Leanne Johnson Levine took her love of fashion design and started a T-shirt business called Capable Arts in 2005. Her inventory began with five adult T-shirt designs and one for a baby. Each displays a positive saying or character.

“All the designs are motivation affirmations,” Johnson Levine said. “I just wanted to do something that reflected what I believed in. To think more positively.”

T-shirts are a universal form of expression, she said. While coming up with design ideas, she thought about what people might be feeling before they put on a T-shirt in the morning.

One of the T-shirts, named after the business, features Japanese characters that spell out the word “capable.”

“That’s a word that meant a lot to me — having power and ability,” she said.

Her favorite, however, is called Persistence, which has the definition on the back. Another design comes on either a T-shirt or tank top that says “Groovy Mommy” with the words “peace,” “love” and “balance.” It goes with the Groovy Baby shirt that has “peace,” “love” and a picture of a pacifier.

“The company, Capable Arts, is a passion project of mine,” she said. “I wanted to create organic cotton T-shirts printed with eco-friendly processes.”

She found a green manufacturer in the United States and a printing company that uses an environmentally friendly dye instead of ink, she said.

“The dye penetrates the material rather than sits on top of it, so the wording on the shirt doesn’t crack, and it’s really cool,” she said.

Just when she was starting her business her best friend, Karen Dunaitis, also of La Crescenta, was diagnosed with breast cancer. She died in 2007.

Dunaitis was like a sister, Johnson Levine said. They had been friends for 17 years.

“Karen was my biggest fan,” Johnson Levine said. “When I first started the business, she bought the T-shirts from her hospital bed.”

Dunaitis didn’t let her illness prevent her from participating in the 2006 L.A. County Susan G. Komen Race for the Cure. She got a team of 10 people together, and they raised more than $8,000. Dunaitis raised almost $3,000 of that herself, Johnson Levine said. She walked the walk, as well.

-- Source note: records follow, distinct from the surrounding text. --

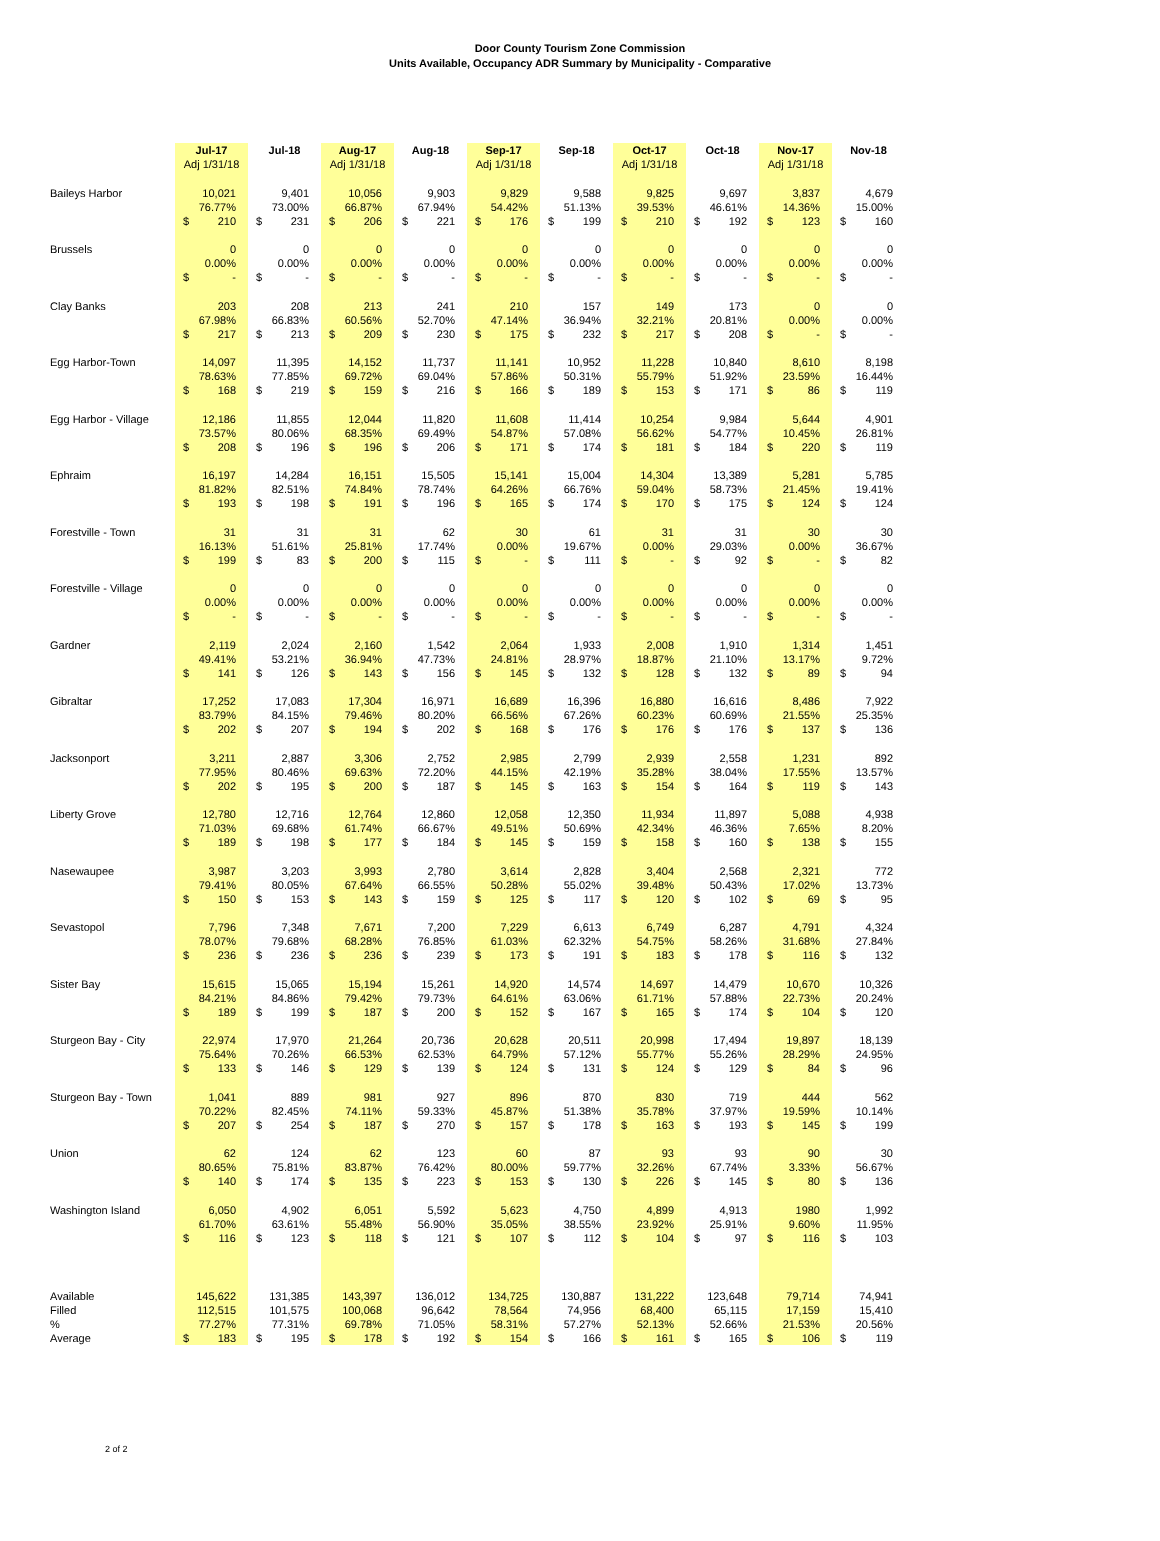Door County Tourism Zone Commission
Units Available, Occupancy ADR Summary by Municipality - Comparative
| | Jul-17 Adj 1/31/18 | Jul-18 | Aug-17 Adj 1/31/18 | Aug-18 | Sep-17 Adj 1/31/18 | Sep-18 | Oct-17 Adj 1/31/18 | Oct-18 | Nov-17 Adj 1/31/18 | Nov-18 |
| --- | --- | --- | --- | --- | --- | --- | --- | --- | --- | --- |
| Baileys Harbor | 10,021 | 9,401 | 10,056 | 9,903 | 9,829 | 9,588 | 9,825 | 9,697 | 3,837 | 4,679 |
| | 76.77% | 73.00% | 66.87% | 67.94% | 54.42% | 51.13% | 39.53% | 46.61% | 14.36% | 15.00% |
| | $ 210 | $ 231 | $ 206 | $ 221 | $ 176 | $ 199 | $ 210 | $ 192 | $ 123 | $ 160 |
| Brussels | 0 | 0 | 0 | 0 | 0 | 0 | 0 | 0 | 0 | 0 |
| | 0.00% | 0.00% | 0.00% | 0.00% | 0.00% | 0.00% | 0.00% | 0.00% | 0.00% | 0.00% |
| | $ - | $ - | $ - | $ - | $ - | $ - | $ - | $ - | $ - | $ - |
| Clay Banks | 203 | 208 | 213 | 241 | 210 | 157 | 149 | 173 | 0 | 0 |
| | 67.98% | 66.83% | 60.56% | 52.70% | 47.14% | 36.94% | 32.21% | 20.81% | 0.00% | 0.00% |
| | $ 217 | $ 213 | $ 209 | $ 230 | $ 175 | $ 232 | $ 217 | $ 208 | $ - | $ - |
| Egg Harbor-Town | 14,097 | 11,395 | 14,152 | 11,737 | 11,141 | 10,952 | 11,228 | 10,840 | 8,610 | 8,198 |
| | 78.63% | 77.85% | 69.72% | 69.04% | 57.86% | 50.31% | 55.79% | 51.92% | 23.59% | 16.44% |
| | $ 168 | $ 219 | $ 159 | $ 216 | $ 166 | $ 189 | $ 153 | $ 171 | $ 86 | $ 119 |
| Egg Harbor - Village | 12,186 | 11,855 | 12,044 | 11,820 | 11,608 | 11,414 | 10,254 | 9,984 | 5,644 | 4,901 |
| | 73.57% | 80.06% | 68.35% | 69.49% | 54.87% | 57.08% | 56.62% | 54.77% | 10.45% | 26.81% |
| | $ 208 | $ 196 | $ 196 | $ 206 | $ 171 | $ 174 | $ 181 | $ 184 | $ 220 | $ 119 |
| Ephraim | 16,197 | 14,284 | 16,151 | 15,505 | 15,141 | 15,004 | 14,304 | 13,389 | 5,281 | 5,785 |
| | 81.82% | 82.51% | 74.84% | 78.74% | 64.26% | 66.76% | 59.04% | 58.73% | 21.45% | 19.41% |
| | $ 193 | $ 198 | $ 191 | $ 196 | $ 165 | $ 174 | $ 170 | $ 175 | $ 124 | $ 124 |
| Forestville - Town | 31 | 31 | 31 | 62 | 30 | 61 | 31 | 31 | 30 | 30 |
| | 16.13% | 51.61% | 25.81% | 17.74% | 0.00% | 19.67% | 0.00% | 29.03% | 0.00% | 36.67% |
| | $ 199 | $ 83 | $ 200 | $ 115 | $ - | $ 111 | $ - | $ 92 | $ - | $ 82 |
| Forestville - Village | 0 | 0 | 0 | 0 | 0 | 0 | 0 | 0 | 0 | 0 |
| | 0.00% | 0.00% | 0.00% | 0.00% | 0.00% | 0.00% | 0.00% | 0.00% | 0.00% | 0.00% |
| | $ - | $ - | $ - | $ - | $ - | $ - | $ - | $ - | $ - | $ - |
| Gardner | 2,119 | 2,024 | 2,160 | 1,542 | 2,064 | 1,933 | 2,008 | 1,910 | 1,314 | 1,451 |
| | 49.41% | 53.21% | 36.94% | 47.73% | 24.81% | 28.97% | 18.87% | 21.10% | 13.17% | 9.72% |
| | $ 141 | $ 126 | $ 143 | $ 156 | $ 145 | $ 132 | $ 128 | $ 132 | $ 89 | $ 94 |
| Gibraltar | 17,252 | 17,083 | 17,304 | 16,971 | 16,689 | 16,396 | 16,880 | 16,616 | 8,486 | 7,922 |
| | 83.79% | 84.15% | 79.46% | 80.20% | 66.56% | 67.26% | 60.23% | 60.69% | 21.55% | 25.35% |
| | $ 202 | $ 207 | $ 194 | $ 202 | $ 168 | $ 176 | $ 176 | $ 176 | $ 137 | $ 136 |
| Jacksonport | 3,211 | 2,887 | 3,306 | 2,752 | 2,985 | 2,799 | 2,939 | 2,558 | 1,231 | 892 |
| | 77.95% | 80.46% | 69.63% | 72.20% | 44.15% | 42.19% | 35.28% | 38.04% | 17.55% | 13.57% |
| | $ 202 | $ 195 | $ 200 | $ 187 | $ 145 | $ 163 | $ 154 | $ 164 | $ 119 | $ 143 |
| Liberty Grove | 12,780 | 12,716 | 12,764 | 12,860 | 12,058 | 12,350 | 11,934 | 11,897 | 5,088 | 4,938 |
| | 71.03% | 69.68% | 61.74% | 66.67% | 49.51% | 50.69% | 42.34% | 46.36% | 7.65% | 8.20% |
| | $ 189 | $ 198 | $ 177 | $ 184 | $ 145 | $ 159 | $ 158 | $ 160 | $ 138 | $ 155 |
| Nasewaupee | 3,987 | 3,203 | 3,993 | 2,780 | 3,614 | 2,828 | 3,404 | 2,568 | 2,321 | 772 |
| | 79.41% | 80.05% | 67.64% | 66.55% | 50.28% | 55.02% | 39.48% | 50.43% | 17.02% | 13.73% |
| | $ 150 | $ 153 | $ 143 | $ 159 | $ 125 | $ 117 | $ 120 | $ 102 | $ 69 | $ 95 |
| Sevastopol | 7,796 | 7,348 | 7,671 | 7,200 | 7,229 | 6,613 | 6,749 | 6,287 | 4,791 | 4,324 |
| | 78.07% | 79.68% | 68.28% | 76.85% | 61.03% | 62.32% | 54.75% | 58.26% | 31.68% | 27.84% |
| | $ 236 | $ 236 | $ 236 | $ 239 | $ 173 | $ 191 | $ 183 | $ 178 | $ 116 | $ 132 |
| Sister Bay | 15,615 | 15,065 | 15,194 | 15,261 | 14,920 | 14,574 | 14,697 | 14,479 | 10,670 | 10,326 |
| | 84.21% | 84.86% | 79.42% | 79.73% | 64.61% | 63.06% | 61.71% | 57.88% | 22.73% | 20.24% |
| | $ 189 | $ 199 | $ 187 | $ 200 | $ 152 | $ 167 | $ 165 | $ 174 | $ 104 | $ 120 |
| Sturgeon Bay - City | 22,974 | 17,970 | 21,264 | 20,736 | 20,628 | 20,511 | 20,998 | 17,494 | 19,897 | 18,139 |
| | 75.64% | 70.26% | 66.53% | 62.53% | 64.79% | 57.12% | 55.77% | 55.26% | 28.29% | 24.95% |
| | $ 133 | $ 146 | $ 129 | $ 139 | $ 124 | $ 131 | $ 124 | $ 129 | $ 84 | $ 96 |
| Sturgeon Bay - Town | 1,041 | 889 | 981 | 927 | 896 | 870 | 830 | 719 | 444 | 562 |
| | 70.22% | 82.45% | 74.11% | 59.33% | 45.87% | 51.38% | 35.78% | 37.97% | 19.59% | 10.14% |
| | $ 207 | $ 254 | $ 187 | $ 270 | $ 157 | $ 178 | $ 163 | $ 193 | $ 145 | $ 199 |
| Union | 62 | 124 | 62 | 123 | 60 | 87 | 93 | 93 | 90 | 30 |
| | 80.65% | 75.81% | 83.87% | 76.42% | 80.00% | 59.77% | 32.26% | 67.74% | 3.33% | 56.67% |
| | $ 140 | $ 174 | $ 135 | $ 223 | $ 153 | $ 130 | $ 226 | $ 145 | $ 80 | $ 136 |
| Washington Island | 6,050 | 4,902 | 6,051 | 5,592 | 5,623 | 4,750 | 4,899 | 4,913 | 1980 | 1,992 |
| | 61.70% | 63.61% | 55.48% | 56.90% | 35.05% | 38.55% | 23.92% | 25.91% | 9.60% | 11.95% |
| | $ 116 | $ 123 | $ 118 | $ 121 | $ 107 | $ 112 | $ 104 | $ 97 | $ 116 | $ 103 |
| Available | 145,622 | 131,385 | 143,397 | 136,012 | 134,725 | 130,887 | 131,222 | 123,648 | 79,714 | 74,941 |
| Filled | 112,515 | 101,575 | 100,068 | 96,642 | 78,564 | 74,956 | 68,400 | 65,115 | 17,159 | 15,410 |
| % | 77.27% | 77.31% | 69.78% | 71.05% | 58.31% | 57.27% | 52.13% | 52.66% | 21.53% | 20.56% |
| Average | $ 183 | $ 195 | $ 178 | $ 192 | $ 154 | $ 166 | $ 161 | $ 165 | $ 106 | $ 119 |
2 of 2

In honor of her friend, Johnson Levine has created a new T-shirt design, Intrepid, which she is donating a percentage of sales to the Komen Walk for the Cure.

The word is displayed along with the definition “characterized by resolute fearlessness, fortitude and endurance.”

“I got the idea from an e-mail she sent out,” Johnson Levine said. “She had picked it as her instant-message name, and she put the definition in the body area of the e-mails she sent out while hitting people up for donations for the race.”

There are two colors, pink and a unisex sea-foam blue, Johnson Levine said.

“I knew guys wouldn’t wear pink, and I wanted to do something for them because breast cancer affects them too, whether their wife, mother or sister have it,” she said.

The shirts are available on her new website, www.capablearts.com, which went up Friday, and through Vida Verde, an eco-friendly boutique in La Cañada owned by La Crescenta resident Laurel Murrieta.

Everything in the store is either made by local artists or the items are made without using products harmful to the environment, or they are products protected by the Fair Trade Federation, which makes sure the person receives a fair wage for their merchandise, Murrieta said.

The store has carried Johnson Levine’s T-shirts since it opened in 2009, Murrieta said.

“I love that they are designed by a local artist, and it meets my requirements as an eco-friendly boutique,” she said. “They are made of organic cotton and soy ink and made here in the United States.”

In honor of October being Breast Cancer Awareness Month, the store will have an open house from 5 to 7 p.m. Oct. 29, and a percentage of sales from all items in the store, including the breast cancer T-shirts, will be donated to the Susan G. Komen Race for the Cure, Murrieta said.